Work to be completed: Continue the blog post "Cold Water In Loving Cups" below, picking up right after the passage it quotes from Romans.

[Opening Passage provided section]

Thanks for stopping by, whether you got here by a link or hitting "next blog" -- I am glad you are here. I've also done some writing on homeschooling, and what I learned thinking I was teaching.

Thursday, November 19, 2009

Cold Water In Loving Cups:

A Ministry?

Cable news succeeds in outlining, describing and reiterating what Paul observed: the days are evil  – These are desperate times! (Ephesians 5:16) And the times affect the very people who create them. (John 13:34, Matthew 5:44) Paul saw his generation and described ours:

        . . . People knew God perfectly well, but when they didn't treat him like God, refusing to worship him, they trivialized themselves into silliness and confusion so that there was neither sense nor direction left in their lives. They pretended to know it all, but were illiterate regarding life . . .   Refusing to know God, they soon didn't know how to be human either — women didn't know how to be women, men didn't know how to be men. Sexually confused, they abused and defiled one another, women with women, men with men — all lust, no love . . .  And it's not as if they don't know better. They know perfectly well they're spitting in God's face. And they don't care — worse, they hand out prizes to those who do the worst things best! (Romans 1:18-32 from THE MESSAGE )

[Closing Passage provided section]
[Opening Information given section]

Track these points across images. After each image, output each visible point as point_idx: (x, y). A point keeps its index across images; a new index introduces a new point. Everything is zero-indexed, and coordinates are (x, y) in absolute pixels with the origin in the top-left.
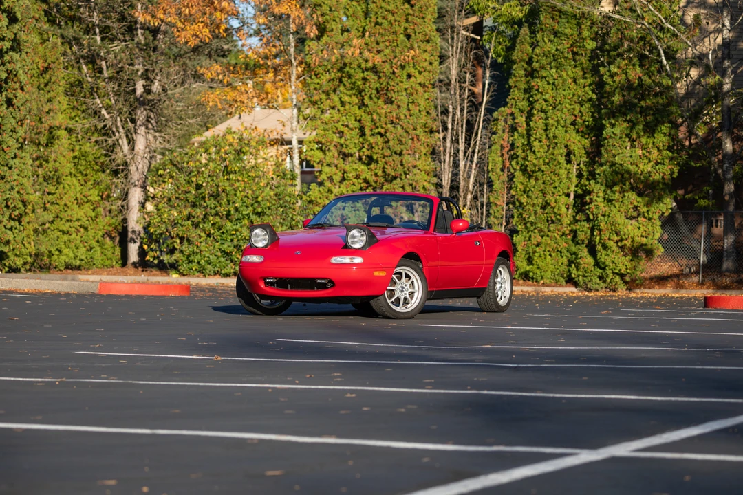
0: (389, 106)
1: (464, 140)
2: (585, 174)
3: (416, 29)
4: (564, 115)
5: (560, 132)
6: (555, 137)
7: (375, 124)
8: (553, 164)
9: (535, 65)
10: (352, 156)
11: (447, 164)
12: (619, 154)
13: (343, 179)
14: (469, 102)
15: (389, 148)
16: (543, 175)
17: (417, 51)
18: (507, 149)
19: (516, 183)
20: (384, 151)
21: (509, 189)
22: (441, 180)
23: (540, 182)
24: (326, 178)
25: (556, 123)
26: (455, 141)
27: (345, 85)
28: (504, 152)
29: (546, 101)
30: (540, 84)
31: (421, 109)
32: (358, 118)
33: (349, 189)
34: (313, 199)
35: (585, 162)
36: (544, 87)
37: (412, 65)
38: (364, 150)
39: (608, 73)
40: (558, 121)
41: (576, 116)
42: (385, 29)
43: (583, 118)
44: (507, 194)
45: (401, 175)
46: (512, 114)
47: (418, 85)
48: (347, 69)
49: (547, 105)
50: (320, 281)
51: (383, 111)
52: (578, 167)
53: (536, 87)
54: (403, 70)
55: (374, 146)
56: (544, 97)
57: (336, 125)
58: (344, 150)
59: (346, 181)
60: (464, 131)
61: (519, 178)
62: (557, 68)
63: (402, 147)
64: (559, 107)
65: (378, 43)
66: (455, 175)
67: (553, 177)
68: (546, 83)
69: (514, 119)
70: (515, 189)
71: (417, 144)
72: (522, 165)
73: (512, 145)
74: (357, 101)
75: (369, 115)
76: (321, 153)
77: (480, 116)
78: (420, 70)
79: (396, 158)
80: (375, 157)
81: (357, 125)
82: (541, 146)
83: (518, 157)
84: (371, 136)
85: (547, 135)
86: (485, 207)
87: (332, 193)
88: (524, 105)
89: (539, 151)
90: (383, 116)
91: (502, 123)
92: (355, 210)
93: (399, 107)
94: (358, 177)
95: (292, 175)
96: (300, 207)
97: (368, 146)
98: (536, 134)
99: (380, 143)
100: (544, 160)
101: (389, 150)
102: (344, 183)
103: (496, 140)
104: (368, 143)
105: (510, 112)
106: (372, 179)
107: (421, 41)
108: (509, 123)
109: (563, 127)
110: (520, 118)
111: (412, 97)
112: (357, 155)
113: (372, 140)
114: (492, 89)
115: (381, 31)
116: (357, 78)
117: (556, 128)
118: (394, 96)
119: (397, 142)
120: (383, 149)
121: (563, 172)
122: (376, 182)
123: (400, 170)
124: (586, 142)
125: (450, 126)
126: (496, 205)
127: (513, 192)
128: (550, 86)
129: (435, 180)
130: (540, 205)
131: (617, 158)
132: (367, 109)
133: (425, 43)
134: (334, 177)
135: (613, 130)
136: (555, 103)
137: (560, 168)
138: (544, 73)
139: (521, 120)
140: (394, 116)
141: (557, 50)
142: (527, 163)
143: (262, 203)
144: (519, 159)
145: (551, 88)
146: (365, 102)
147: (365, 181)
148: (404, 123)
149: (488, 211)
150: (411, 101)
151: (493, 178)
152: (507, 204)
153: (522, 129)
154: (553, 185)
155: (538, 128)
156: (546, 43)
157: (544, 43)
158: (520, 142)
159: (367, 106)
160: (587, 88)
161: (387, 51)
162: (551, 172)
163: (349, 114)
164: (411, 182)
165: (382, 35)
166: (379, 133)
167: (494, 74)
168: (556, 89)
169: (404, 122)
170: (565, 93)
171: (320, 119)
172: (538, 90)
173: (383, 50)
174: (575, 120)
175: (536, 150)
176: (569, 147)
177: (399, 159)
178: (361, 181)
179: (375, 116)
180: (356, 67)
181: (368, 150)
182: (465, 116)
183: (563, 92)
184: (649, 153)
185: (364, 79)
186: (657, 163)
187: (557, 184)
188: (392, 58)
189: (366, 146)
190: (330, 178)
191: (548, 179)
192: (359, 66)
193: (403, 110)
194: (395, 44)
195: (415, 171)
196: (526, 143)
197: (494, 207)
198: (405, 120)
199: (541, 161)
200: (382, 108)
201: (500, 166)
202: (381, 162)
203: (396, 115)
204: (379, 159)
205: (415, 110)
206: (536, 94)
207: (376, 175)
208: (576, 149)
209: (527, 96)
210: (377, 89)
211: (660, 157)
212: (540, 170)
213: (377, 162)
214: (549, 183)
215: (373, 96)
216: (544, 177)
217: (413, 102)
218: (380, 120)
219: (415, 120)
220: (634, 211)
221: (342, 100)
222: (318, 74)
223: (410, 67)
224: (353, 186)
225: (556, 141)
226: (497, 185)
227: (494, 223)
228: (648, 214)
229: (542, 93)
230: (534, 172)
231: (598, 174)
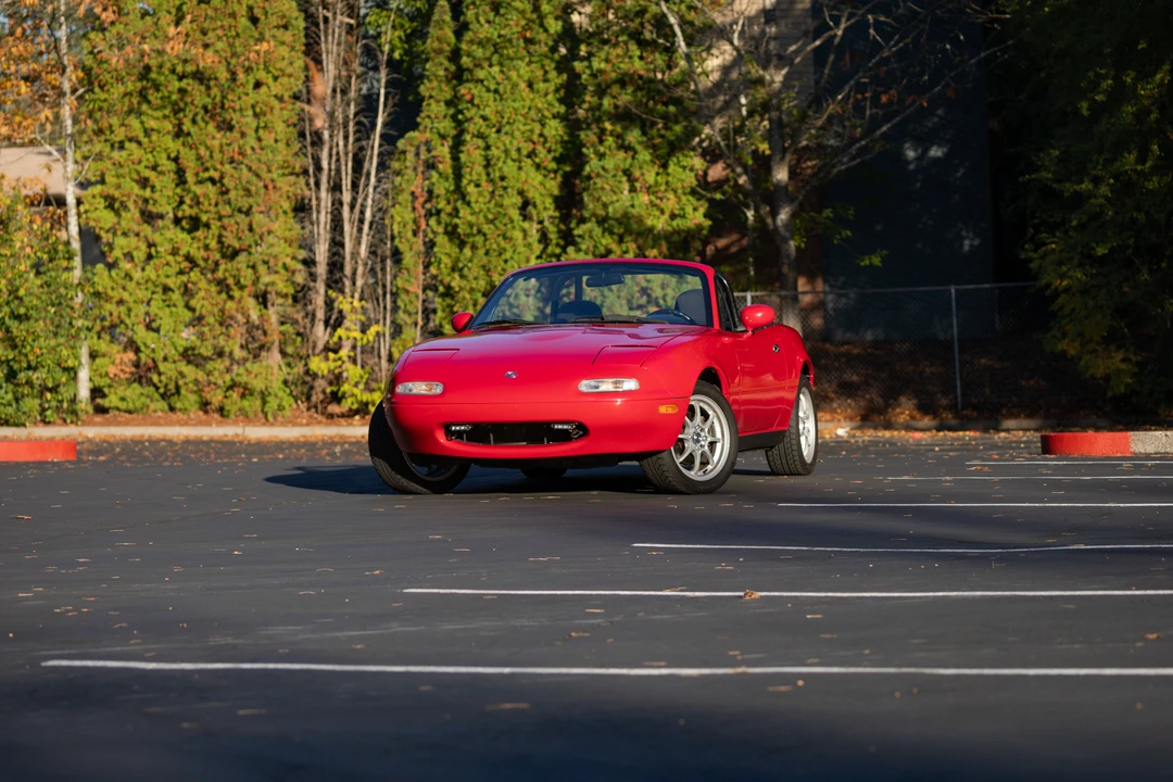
0: (228, 134)
1: (349, 187)
2: (553, 236)
3: (268, 9)
4: (516, 141)
5: (509, 168)
6: (503, 178)
7: (202, 164)
8: (501, 222)
9: (465, 61)
10: (161, 217)
11: (322, 226)
12: (612, 202)
13: (150, 257)
14: (358, 123)
15: (229, 203)
16: (486, 240)
17: (272, 43)
18: (421, 200)
19: (439, 255)
20: (220, 207)
21: (427, 266)
22: (315, 254)
23: (481, 252)
24: (121, 257)
25: (503, 156)
26: (336, 188)
27: (149, 102)
28: (418, 205)
29: (485, 118)
30: (475, 92)
31: (278, 138)
32: (173, 155)
33: (160, 272)
34: (100, 289)
35: (551, 217)
36: (481, 97)
37: (262, 67)
38: (185, 207)
39: (588, 71)
40: (506, 152)
41: (534, 143)
42: (216, 10)
43: (548, 145)
44: (424, 274)
45: (250, 246)
46: (427, 143)
47: (273, 99)
48: (153, 75)
49: (488, 126)
50: (560, 427)
51: (216, 143)
52: (539, 226)
53: (468, 97)
54: (248, 75)
55: (201, 200)
56: (481, 113)
57: (138, 167)
58: (150, 208)
59: (155, 260)
60: (350, 171)
61: (444, 247)
62: (501, 64)
63: (251, 200)
64: (507, 128)
65: (204, 33)
66: (337, 244)
67: (503, 243)
68: (484, 89)
69: (429, 151)
70: (436, 264)
71: (274, 195)
72: (447, 225)
73: (430, 192)
74: (170, 127)
75: (191, 148)
76: (112, 214)
77: (373, 147)
78: (276, 74)
79: (241, 218)
80: (204, 218)
81: (172, 166)
82: (480, 194)
83: (439, 212)
84: (195, 184)
85: (488, 174)
86: (388, 296)
87: (131, 279)
88: (447, 126)
89: (477, 202)
90: (217, 151)
91: (410, 157)
92: (168, 306)
93: (243, 135)
94: (175, 252)
95: (68, 252)
96: (82, 305)
97: (192, 200)
98: (471, 174)
99: (211, 196)
100: (485, 217)
101: (227, 207)
102: (152, 263)
103: (404, 185)
104: (191, 195)
105: (424, 140)
106: (199, 255)
107: (275, 27)
108: (423, 157)
109: (514, 160)
110: (439, 148)
111: (265, 119)
112: (171, 215)
113: (198, 190)
114: (390, 102)
115: (210, 12)
116: (170, 88)
117: (504, 162)
118: (236, 117)
119: (241, 193)
120: (217, 204)
121: (518, 235)
122: (206, 260)
123: (248, 239)
124: (553, 186)
125: (325, 164)
126: (407, 292)
127: (433, 270)
128: (491, 95)
129: (302, 254)
130: (483, 289)
131: (611, 209)
132: (189, 139)
133: (282, 30)
134: (135, 254)
135: (601, 163)
136: (500, 122)
137: (514, 228)
138: (481, 74)
139: (443, 151)
140: (236, 149)
141: (500, 36)
142: (456, 221)
143: (26, 300)
144: (443, 215)
145: (492, 99)
146: (185, 128)
147: (188, 258)
148: (251, 161)
149: (394, 302)
150: (262, 125)
151: (403, 247)
152: (424, 291)
153: (446, 166)
154: (503, 257)
155: (473, 163)
156: (482, 25)
157: (478, 26)
158: (442, 187)
159: (189, 134)
160: (550, 97)
161: (220, 45)
162: (499, 235)
163: (158, 149)
164: (266, 258)
165: (212, 18)
166: (212, 181)
167: (393, 78)
168: (501, 99)
169: (251, 159)
170: (516, 105)
171: (110, 159)
172: (471, 101)
173: (213, 44)
174: (534, 150)
175: (473, 200)
176: (526, 194)
177: (247, 220)
178: (180, 259)
179: (202, 151)
180: (167, 72)
181: (191, 207)
182: (350, 147)
183: (512, 104)
184: (661, 199)
185: (182, 91)
186: (673, 216)
187: (507, 255)
188: (229, 55)
189: (188, 201)
190: (129, 256)
191: (495, 246)
192: (173, 71)
193: (251, 141)
194: (234, 33)
195: (270, 239)
196: (452, 188)
197: (403, 296)
198: (254, 157)
199: (481, 215)
200: (214, 138)
201: (411, 226)
202: (215, 225)
203: (240, 148)
204: (212, 221)
205: (268, 139)
206: (468, 109)
207: (207, 247)
208: (537, 196)
209: (452, 111)
210: (205, 108)
211: (677, 206)
212: (479, 231)
213: (207, 226)
214: (496, 254)
215: (199, 118)
216: (488, 243)
217: (265, 127)
218: (211, 157)
219: (270, 155)
220: (642, 296)
221: (146, 126)
222: (105, 85)
223: (258, 69)
224: (166, 268)
225: (504, 184)
226: (408, 259)
227: (406, 323)
228: (665, 300)
229: (478, 106)
230: (468, 235)
231: (580, 236)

[Closing Information given section]

Result:
People who believe God live in the midst of people who do not believe in Him, and our charge is to love each other and nonbelievers with love. How do I do I do this?

First, remember that but for God’s grace – and the loving forbearance of several Christians – I might be far worse than the Romans Paul described. Second, ask for a heart that loves – and a will that serves; neither one is second-nature to me. Third, put away the fire hose. I am learning offering cold water in loving cups is one way  –  though I used to think a fire hose of hot water was one way to quench the "opposition." Fourth pray for Christians who are visible – that they are transparent and effective witnesses of Jesus the Christ.

Finally, I found this e-mail from Peacemaker Ministries quite helpful on how to reconcile, live at peace, among and with “enemies.”

    Don't Drop Your Weapons!

    Paul also understood that God has given us divine weapons to use in our quest for peace. These weapons include Scripture, prayer, truth, righteousness, the gospel, faith, love, joy, peace, patience, kindness, goodness, faithfulness, gentleness, and self control (Eph. 6:10-18; Gal. 5:22-23). To many people, these resources and qualities seem feeble and useless when dealing with "real" problems. Yet these are the very weapons Jesus used to defeat Satan and to conquer the world (e.g., Matt. 4:1-11; 11:28-30; John 14:15-17). Since Jesus chose to use these weapons instead of resorting to worldly weapons, we should do the same.

    (Adapted from The Peacemaker: A Biblical Guide to Resolving Personal Conflict by Ken Sande, Updated Edition (Grand Rapids, Baker Books, 2003) p. 248)

    Food for Thought

    What weapons do you tend to use when you are in a conflict?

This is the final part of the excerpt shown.